Cyber Storm III will use known hacker attacks to hijack certificates that verify content is legitimate and e-mails are authentic.
The Homeland Security Department kicked off its third large-scale cybersecurity drill on Tuesday to test government's and industry's ability to respond to hackers hijacking Web content and stealing personal identities with the goal of grabbing sensitive information and crippling federal and commercial operations.
The primary goal of Cyber Storm III, which will run through Oct. 1, is to test procedures the Obama administration outlined for how agencies and companies should work together during cyberattacks. The White House established the roles and responsibilities for public and private sector managers in its classified National Cyber Incident Response Plan.

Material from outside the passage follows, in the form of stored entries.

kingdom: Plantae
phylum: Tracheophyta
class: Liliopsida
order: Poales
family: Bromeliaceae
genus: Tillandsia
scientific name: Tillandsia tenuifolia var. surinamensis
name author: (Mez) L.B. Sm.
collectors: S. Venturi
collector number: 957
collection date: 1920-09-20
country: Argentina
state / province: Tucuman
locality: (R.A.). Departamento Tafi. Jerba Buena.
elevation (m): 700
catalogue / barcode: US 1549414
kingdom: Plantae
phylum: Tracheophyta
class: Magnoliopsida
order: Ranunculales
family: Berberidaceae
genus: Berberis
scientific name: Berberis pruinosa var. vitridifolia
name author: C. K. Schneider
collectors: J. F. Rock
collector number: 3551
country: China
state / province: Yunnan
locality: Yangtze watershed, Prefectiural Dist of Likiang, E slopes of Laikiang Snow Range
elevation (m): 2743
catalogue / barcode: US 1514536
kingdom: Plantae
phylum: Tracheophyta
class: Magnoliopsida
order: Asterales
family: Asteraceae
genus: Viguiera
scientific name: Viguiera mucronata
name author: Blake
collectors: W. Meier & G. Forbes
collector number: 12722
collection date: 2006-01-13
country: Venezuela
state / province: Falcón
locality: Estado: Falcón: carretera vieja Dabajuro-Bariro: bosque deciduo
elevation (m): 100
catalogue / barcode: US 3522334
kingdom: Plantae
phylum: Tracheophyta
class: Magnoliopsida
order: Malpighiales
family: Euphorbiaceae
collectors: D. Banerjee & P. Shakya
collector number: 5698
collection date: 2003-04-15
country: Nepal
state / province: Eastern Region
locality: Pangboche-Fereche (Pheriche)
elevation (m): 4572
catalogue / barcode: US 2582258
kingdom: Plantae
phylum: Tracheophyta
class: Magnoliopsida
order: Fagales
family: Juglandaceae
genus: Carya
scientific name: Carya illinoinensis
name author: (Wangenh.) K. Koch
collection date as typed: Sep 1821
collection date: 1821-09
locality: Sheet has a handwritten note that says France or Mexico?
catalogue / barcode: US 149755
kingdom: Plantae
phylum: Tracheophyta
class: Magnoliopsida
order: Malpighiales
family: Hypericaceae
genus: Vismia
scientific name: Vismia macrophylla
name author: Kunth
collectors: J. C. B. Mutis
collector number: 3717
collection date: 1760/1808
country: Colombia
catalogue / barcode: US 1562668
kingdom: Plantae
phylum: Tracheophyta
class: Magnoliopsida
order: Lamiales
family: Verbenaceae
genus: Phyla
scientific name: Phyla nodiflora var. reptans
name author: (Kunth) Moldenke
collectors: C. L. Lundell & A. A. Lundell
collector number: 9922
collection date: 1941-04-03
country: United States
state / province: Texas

The exercise includes participants from seven Cabinet-level agencies, including the Commerce, Defense, Energy, Homeland Security, Justice, Transportation and Treasury departments, as well as other members of the intelligence and law enforcement community. Eleven state governments and 60 companies also will be participating, along with representatives from the information technology, communications, chemical, electrical and transportation sectors.
Homeland Security Deputy Secretary Jane Holl Lute will act as DHS secretary for the exercise, which will test how news of incidents feed up and down the chain of command. Howard Schmidt, the White House cyber coordinator, will represent himself.
"So much of the cybersecurity space is about collaboration across the entire community" of public and private sector organizations, said Bobbie Stempfley, director of the national cybersecurity division at DHS, during a media briefing on Sept. 24. "Every once in a while you have to kick the tires."
In the first Cyber Storm, DHS simulated cyberattacks to bring down parts of the Internet and to test the abilities of different sectors to recover their networks. In Cyber Storm II exercises, hackers used the Internet to spread malicious software and other threats to computer systems. Cyber Storm III will test participants' ability to respond when the Internet essentially attacks itself, said Brett Lambo, director of the cyber exercises program at DHS.
The simulated attacks will incorporate known technical capabilities the hacker community employs, including the hijacking digital certificates, which verify that content is legitimate and e-mails are actually from the sender listed on the message.
"We hope to understand if we could still do business" when faced with an attack that compromises the integrity of content on the Internet, Lambo said. "It's a matter of prioritizing objectives."
Secret Service headquarters will serve as the "central beehive" for the exercise, where organizers will send narratives that describe scenarios. For example, participants might receive an e-mail stating a piece of malicious code has been detected on a network, or a particular website is down, and they will be expected to respond perhaps by requesting to see an audit log of network activities, redirecting Web traffic from one network port to another, or contacting the Internet service provider and other stakeholders to notify them of the issue.
How a participant responds will influence subsequent narratives sent out from headquarters, Lambo said.
Some participants will be located in the National Cybersecurity and Communications Integration Center in Arlington, Va., which identifies and responds to incidents affecting the nation's network infrastructure, while others participate from their places of employment.
"Cyber Storm offers a window into where we are at that moment in time, in terms of capabilities," Lambo said. "The success of the [simulated attack] is incidental. The point is to break certain things, so we can find out, are we on the right track?"